Some in Ebola Trials Wouldn’t Get Test Drugs in U.S. PlanAnna Edney and Michelle Fay Cortez
U.S. health officials want some patients to forgo potentially life-saving Ebola treatments when they’re being tested so researchers can compare their response to those who get the medicines, said an official involved in the discussions.
Some experimental drugs have already been used on an emergency basis. In a formal trial, the U.S. wants one group of patients to get the treatments and a second to get only standard supportive care, said the official, who asked not to be identified because the person isn’t authorized to speak on the record. Supportive care includes replacing fluids and using medicines to fight off other infections.
The Food and Drug Administration oversees trials that generate data for approval of medical products. Many of the Ebola trials may be done in Western Africa, where an outbreak has killed more than 4,400 in Liberia, Sierra Leone and Guinea.
“At the moment, it is just so urgent to figure out what works and what doesn’t work, and to do it with a reasonable degree of certainty,” said Steven Joffe, at the University of Pennsylvania’s department of medical ethics and health policy.
Companies working on treatments include FujiFilm Holdings Corp., Mapp Biopharmaceutical Inc., Tekmira Pharmaceuticals Corp., and Chimerix Inc.
Trials where everyone gets an experimental drug may be misleading, making doctors think a treatment is more or less effective than it actually is. It could also mask harm in critically ill patients.
“It is important to balance the urgency to deploy investigational medical countermeasures in an emergency such as the current Ebola outbreak with the need to ensure the maximal safety and to determine the efficacy of candidate drugs and vaccines for Ebola,” Anthony Fauci, director of the National Institute of Allergy and Infectious Diseases, said in prepared testimony for a congressional hearing today.
“Randomized controlled clinical trials remain the ‘gold standard’ for the evaluation of candidate drugs and vaccines because they represent the most efficient way to prove efficacy and lack of an unexpected harmful effect,” Fauci added.
The idea of using placebos for some in West Africa instead of the drugs has created a firestorm of controversy as scientists debate the ethics of pitting one of the world’s deadliest pathogens against the need to better understand exactly which drugs are most effective.
Seventeen medical ethicists and health providers from across the world last week denounced efforts to require randomized controlled trials that don’t give the therapies to everyone. The lack of effective treatments for Ebola, its high mortality and poor infrastructure where it is prevalent means novel approaches are needed, they wrote in the journal Lancet.
“We accept that randomized controlled trials can generate strong evidence in ordinary circumstances,” said the authors, who included top researchers and doctors from the University of Oxford in the U.K., NYU Langone Medical Center in New York and elsewhere. “Not, however, in the midst of the worst Ebola epidemic in history.”
Scott Gottlieb, a former deputy commissioner at the FDA, agreed. ‘It’s really unfortunate that they can’t think creatively about how to structure trials that allow them to make appropriate observations without randomizing people to die,’’ said Gottlieb, who is now a researcher at the nonprofit American Enterprise Institute in Washington.
“We have a deadly virus, you can easily observe a clinical effect and many of the drugs are widely understood,” he said in a telephone interview.

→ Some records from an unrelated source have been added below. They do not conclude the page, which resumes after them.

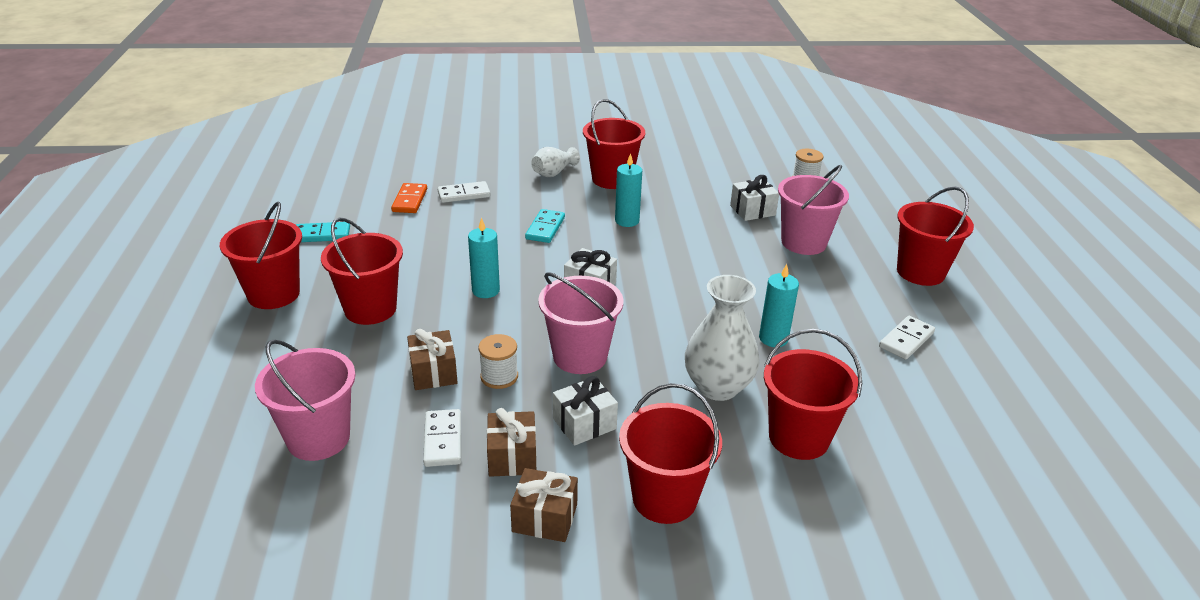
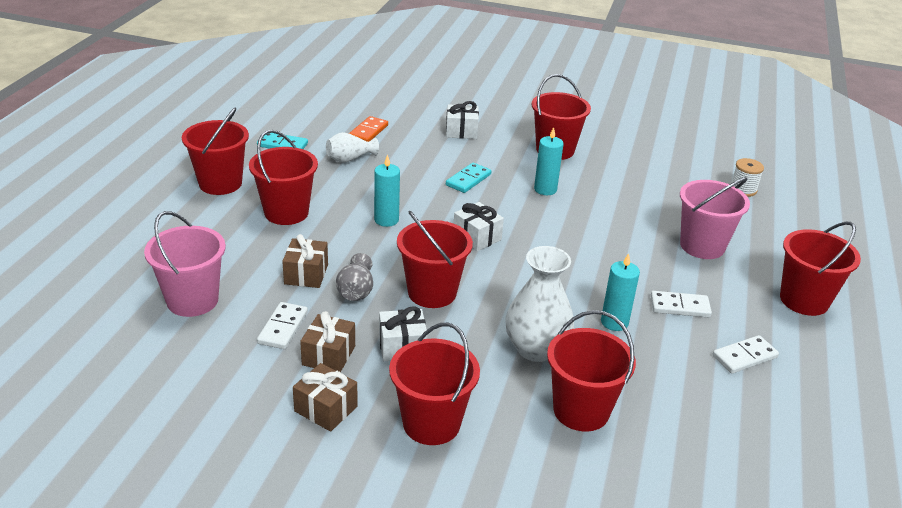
camera: 20 degrees right, 0 degrees up
white domino [437,181,490,203] -> white domino moved to [651,291,712,318]
white spool [478,334,518,389] -> grey vase [336,253,373,301]
white vase [531,147,580,177] -> white vase moved to [326,132,379,163]
pink bucket [538,272,624,374] -> red bucket [397,211,473,308]
white gift [730,175,779,221] -> white gift moved to [446,101,479,139]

The drugs aren’t at the point of being tested for effectiveness, which is typically the last of the three stages of trials required before approval.
The FDA is seeking to speed the Ebola treatments through development, by making trials smaller and faster, according to the U.S. official. If a drug works well, regulators could quickly move patients into the group getting it, the person said.
The U.S. is also concerned that patients in trials get the best level of care possible, which could be tough given the devastated health infrastructure in the most-affected countries in West Africa, the official said.
GlaxoSmithKline Plc is conducting U.S.- and U.K.-based safety trials of a vaccine for Ebola. Safety trials have also started for NewLink Genetics Corp.’s vaccine for the virus.
Chimerix’s brincidofovir is a version of the drug cidofovir, used for years to treat an infection linked to HIV, that has been slightly altered to reduce its side effects. Thomas Eric Duncan, the Liberian man who died of the disease in Dallas, got Chimerix’s drug during his treatment, as did one other man in Nebraska. Fujifilm’s Avigan is approved in Japan for influenza and is in advanced testing in the U.S.
Patients in the U.S. who have lived have received experimental drugs from Mapp, based in San Diego, and Tekmira, based in Canada, though it’s unclear if the drugs were the reason why.